:: PAGE TEXT ::
+===+

Qualitative Methods in Educational Research (2006-2007)


Spring Quarter Schedule

Class #1
3/26: Reconnecting, Restarting, and Organizing for Analysis

In this class we will reconnect as a community of scholars, based in part on the Memos to Yourself that you have prepared. We will also look ahead to the process of analyzing qualitative research and writing it up for presentation to a scholarly audience. In this regard, we will consider the big questions that concern analysis in this mode of research:

  • What is the work of qualitative analysis?
  • Through what analytic stages do researchers proceed?
  • Towards what does analysis aspire?
  • What choices do analysts make as they plan for, and engage in, analytic work?

Finally, we will think practically about the current stage in your research. Everyone will be at different places, but all of you will be facing the question of how to initially organize your data. With reference to the study of the week, we will imagine different ways to organize qualitative data, with an analytic process in mind. Here, we pay attention to ways that one can both organize the volumes of data (e.g., transcripts, fieldnotes, documents) and begin to reduce it, noting that organizing and reducing data are among the first steps in the analysis process.

Required Readings:

  • Study of the Week: Porter, M. (2001). "We are Mountain": Appalachian educators' responses to the challenge of systemic reform. In M. Sutton & B. Levinson (Eds.), Policy as practice: Toward a comparative sociocultural analysis of educational policy (pp. 265-294). Greenwich, CT: Ablex Publishing.

+===+

:: RECORDS PROVIDED ::
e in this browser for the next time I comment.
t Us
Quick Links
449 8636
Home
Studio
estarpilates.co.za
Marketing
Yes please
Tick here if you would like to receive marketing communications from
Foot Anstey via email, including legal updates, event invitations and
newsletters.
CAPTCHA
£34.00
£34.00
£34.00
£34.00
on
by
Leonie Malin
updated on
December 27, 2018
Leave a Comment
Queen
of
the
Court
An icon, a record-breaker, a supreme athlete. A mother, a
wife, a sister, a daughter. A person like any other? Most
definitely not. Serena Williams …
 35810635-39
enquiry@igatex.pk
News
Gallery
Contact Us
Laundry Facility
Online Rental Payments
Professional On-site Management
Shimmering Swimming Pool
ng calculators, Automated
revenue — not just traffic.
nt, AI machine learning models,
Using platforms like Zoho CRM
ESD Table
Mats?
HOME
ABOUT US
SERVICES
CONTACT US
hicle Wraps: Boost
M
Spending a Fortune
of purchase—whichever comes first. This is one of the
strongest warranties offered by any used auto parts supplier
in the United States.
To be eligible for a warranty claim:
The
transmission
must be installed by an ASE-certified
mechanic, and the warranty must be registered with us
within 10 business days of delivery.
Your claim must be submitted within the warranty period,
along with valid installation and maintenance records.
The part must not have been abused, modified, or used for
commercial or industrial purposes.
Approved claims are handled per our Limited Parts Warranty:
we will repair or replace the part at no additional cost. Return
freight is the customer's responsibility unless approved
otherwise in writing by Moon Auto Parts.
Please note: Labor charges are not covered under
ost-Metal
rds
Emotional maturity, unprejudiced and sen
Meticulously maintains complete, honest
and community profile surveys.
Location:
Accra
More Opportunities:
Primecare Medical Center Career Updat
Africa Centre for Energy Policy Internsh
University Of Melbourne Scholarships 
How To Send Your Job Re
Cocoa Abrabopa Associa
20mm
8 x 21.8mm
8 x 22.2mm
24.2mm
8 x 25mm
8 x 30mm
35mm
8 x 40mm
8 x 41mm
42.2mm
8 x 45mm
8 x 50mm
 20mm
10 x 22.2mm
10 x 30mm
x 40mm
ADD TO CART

+===+

:: EXERCISE BRIEF ::
In the course schedule, what does Class #1 identify as among the first steps in the analysis process?

:: RESULT OF THE TASK ::
Organizing and reducing data.